Menurutnya, pemerintah sulit untuķ bersikap, apabila terjadi masalah internal dikubu partai politik. Meskipun banyak opini yang menyatakan sah dan tidak sah.
Untuk itu harus ada dokumen di atas meja yang menyatakan sah dan tidaknya, melalui proses hukum.
"Apakah ini akan dilarang atau tidak. Secara opini kita mendengar wah ini tidak sah, ini sah secara opini, tapi secara hukum kan tidak bisa. Kita lalu menyatakan ini sah tidak sah sebelum ada data dokumen di atas meja," katanya.
Mahfud MD mengatakan, jika hal serupa juga yang terjadi pada saat Matori Abdul Jalil mengambil PKB dari Gus Dur pada era Presiden Megawati Soekarnoputri.
Dimana pada saat itu Presiden Megawati Soekarnoputri tidak bisa melarang, karena ada Undang-Undang yang memperbolehkan orang berkumpul.

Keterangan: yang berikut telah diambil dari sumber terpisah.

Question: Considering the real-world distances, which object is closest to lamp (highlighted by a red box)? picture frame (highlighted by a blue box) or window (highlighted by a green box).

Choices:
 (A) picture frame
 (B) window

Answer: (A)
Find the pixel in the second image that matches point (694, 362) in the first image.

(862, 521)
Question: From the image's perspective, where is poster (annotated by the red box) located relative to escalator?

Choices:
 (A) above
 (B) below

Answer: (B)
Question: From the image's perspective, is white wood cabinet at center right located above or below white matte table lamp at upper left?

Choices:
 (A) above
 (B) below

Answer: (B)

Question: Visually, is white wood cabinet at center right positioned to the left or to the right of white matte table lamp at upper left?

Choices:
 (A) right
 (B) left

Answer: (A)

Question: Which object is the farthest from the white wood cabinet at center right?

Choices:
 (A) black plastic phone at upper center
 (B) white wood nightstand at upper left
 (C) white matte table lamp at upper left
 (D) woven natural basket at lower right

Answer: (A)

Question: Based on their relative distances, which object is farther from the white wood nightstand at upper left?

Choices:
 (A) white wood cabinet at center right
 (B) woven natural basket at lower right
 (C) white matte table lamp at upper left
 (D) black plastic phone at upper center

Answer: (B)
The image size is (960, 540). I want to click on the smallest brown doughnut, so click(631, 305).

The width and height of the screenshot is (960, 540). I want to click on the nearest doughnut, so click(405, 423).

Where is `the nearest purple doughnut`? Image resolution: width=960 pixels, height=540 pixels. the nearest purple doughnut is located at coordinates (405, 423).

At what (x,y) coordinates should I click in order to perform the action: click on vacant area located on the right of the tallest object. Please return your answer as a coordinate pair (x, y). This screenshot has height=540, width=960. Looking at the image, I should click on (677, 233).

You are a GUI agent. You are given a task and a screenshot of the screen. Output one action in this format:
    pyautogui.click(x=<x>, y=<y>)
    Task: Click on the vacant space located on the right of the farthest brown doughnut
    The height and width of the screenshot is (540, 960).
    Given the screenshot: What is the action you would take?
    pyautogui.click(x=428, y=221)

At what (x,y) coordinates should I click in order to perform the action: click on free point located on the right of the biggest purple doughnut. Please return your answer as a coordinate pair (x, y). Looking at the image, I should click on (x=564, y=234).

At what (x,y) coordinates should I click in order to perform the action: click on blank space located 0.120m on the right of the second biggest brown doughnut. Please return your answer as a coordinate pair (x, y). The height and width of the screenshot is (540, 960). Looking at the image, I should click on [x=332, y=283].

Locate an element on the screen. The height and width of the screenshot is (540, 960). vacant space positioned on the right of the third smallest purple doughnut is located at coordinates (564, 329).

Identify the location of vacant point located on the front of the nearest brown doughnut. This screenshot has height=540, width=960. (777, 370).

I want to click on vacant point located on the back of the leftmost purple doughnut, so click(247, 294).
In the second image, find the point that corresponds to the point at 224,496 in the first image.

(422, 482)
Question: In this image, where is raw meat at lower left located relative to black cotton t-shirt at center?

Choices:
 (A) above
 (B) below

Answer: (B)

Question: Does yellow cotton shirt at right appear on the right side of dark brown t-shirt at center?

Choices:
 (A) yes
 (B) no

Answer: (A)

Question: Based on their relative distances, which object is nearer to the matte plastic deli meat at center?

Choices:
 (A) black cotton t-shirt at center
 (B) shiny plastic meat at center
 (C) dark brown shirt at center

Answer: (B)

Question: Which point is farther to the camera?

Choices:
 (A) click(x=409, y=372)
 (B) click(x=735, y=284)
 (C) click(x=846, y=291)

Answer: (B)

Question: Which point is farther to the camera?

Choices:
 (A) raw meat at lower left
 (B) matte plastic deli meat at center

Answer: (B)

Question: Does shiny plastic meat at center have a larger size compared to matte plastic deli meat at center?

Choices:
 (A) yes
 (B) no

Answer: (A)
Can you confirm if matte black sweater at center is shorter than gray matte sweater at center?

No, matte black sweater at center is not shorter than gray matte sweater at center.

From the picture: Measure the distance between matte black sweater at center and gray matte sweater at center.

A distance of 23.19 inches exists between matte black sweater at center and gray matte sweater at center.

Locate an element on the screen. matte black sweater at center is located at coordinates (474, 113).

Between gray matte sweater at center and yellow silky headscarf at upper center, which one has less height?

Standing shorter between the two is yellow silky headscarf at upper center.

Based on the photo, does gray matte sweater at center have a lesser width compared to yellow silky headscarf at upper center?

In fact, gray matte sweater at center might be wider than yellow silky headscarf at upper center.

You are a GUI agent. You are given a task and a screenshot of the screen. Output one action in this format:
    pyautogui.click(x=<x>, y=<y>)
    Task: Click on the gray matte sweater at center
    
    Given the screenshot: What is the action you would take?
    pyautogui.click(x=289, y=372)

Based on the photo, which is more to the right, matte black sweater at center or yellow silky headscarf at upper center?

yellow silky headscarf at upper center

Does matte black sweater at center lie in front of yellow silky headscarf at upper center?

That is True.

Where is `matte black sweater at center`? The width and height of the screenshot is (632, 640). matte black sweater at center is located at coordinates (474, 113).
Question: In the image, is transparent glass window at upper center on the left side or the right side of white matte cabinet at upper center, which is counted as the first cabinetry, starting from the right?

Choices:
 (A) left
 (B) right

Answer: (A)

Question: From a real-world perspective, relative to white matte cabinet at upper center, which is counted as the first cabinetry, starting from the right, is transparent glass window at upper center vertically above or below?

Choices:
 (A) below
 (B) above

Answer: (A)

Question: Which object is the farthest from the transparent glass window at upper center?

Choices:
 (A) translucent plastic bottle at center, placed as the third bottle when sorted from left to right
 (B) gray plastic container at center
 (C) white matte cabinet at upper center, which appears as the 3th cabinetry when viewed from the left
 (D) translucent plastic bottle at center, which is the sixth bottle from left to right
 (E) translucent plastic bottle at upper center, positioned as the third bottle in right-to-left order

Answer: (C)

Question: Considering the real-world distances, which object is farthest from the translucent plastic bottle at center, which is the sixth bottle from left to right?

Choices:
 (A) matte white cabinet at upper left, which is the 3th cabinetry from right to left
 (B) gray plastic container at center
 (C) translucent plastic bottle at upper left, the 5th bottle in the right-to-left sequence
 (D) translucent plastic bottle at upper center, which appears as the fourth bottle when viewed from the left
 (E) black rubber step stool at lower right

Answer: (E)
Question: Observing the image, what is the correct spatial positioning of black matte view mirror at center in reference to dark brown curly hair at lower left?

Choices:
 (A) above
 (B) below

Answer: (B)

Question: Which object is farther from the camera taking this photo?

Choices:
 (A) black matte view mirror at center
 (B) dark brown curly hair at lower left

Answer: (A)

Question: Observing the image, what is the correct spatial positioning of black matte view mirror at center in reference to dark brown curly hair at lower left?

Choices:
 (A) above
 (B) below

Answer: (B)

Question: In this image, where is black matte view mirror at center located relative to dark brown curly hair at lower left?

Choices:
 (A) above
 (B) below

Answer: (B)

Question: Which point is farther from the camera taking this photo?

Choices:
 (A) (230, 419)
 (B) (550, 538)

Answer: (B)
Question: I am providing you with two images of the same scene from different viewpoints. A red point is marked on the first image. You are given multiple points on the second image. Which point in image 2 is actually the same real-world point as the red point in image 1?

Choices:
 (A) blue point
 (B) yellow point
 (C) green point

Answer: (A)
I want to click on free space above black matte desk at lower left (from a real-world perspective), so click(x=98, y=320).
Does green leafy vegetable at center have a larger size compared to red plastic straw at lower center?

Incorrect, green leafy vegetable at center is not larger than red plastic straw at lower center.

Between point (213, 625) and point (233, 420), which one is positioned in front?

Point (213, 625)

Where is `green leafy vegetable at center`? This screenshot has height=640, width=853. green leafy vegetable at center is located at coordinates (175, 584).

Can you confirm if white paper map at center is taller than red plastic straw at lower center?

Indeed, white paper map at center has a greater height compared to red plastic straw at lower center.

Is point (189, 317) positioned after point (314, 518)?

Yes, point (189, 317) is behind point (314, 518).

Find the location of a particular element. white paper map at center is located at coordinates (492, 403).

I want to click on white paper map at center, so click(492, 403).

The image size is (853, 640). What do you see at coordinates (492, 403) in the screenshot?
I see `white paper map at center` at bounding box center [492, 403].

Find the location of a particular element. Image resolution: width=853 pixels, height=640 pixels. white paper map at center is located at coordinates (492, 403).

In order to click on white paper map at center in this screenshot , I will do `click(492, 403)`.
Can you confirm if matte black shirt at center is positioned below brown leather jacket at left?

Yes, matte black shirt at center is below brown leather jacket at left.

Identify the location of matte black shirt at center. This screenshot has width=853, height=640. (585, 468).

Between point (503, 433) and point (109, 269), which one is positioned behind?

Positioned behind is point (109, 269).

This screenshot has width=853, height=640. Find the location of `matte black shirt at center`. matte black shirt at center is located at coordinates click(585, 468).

"Bu Mega bukan tidak mau. Tetapi, tidak bisa melarang karena ada Undang-Undang yang tidak boleh melarang orang-orang berkumpul. Kecuali, jelas-jelas menyatakan melakukan seperti yang dilarang oleh hukum. Mereka berkumpul sebagai satu kelompok masyarakat sehingga pada waktu itu Bu Mega juga membiarkan Pak Matori memegang PKB, tetapi di pengadilan kalah," ujar Mahfud.
Sama halnya di zaman pemerintahan Presiden SBY, juga tidak melarang adanya dualisme kepengurusan PKB versi Parung (Gus Dur) dan versi Ancol (Cak Imin).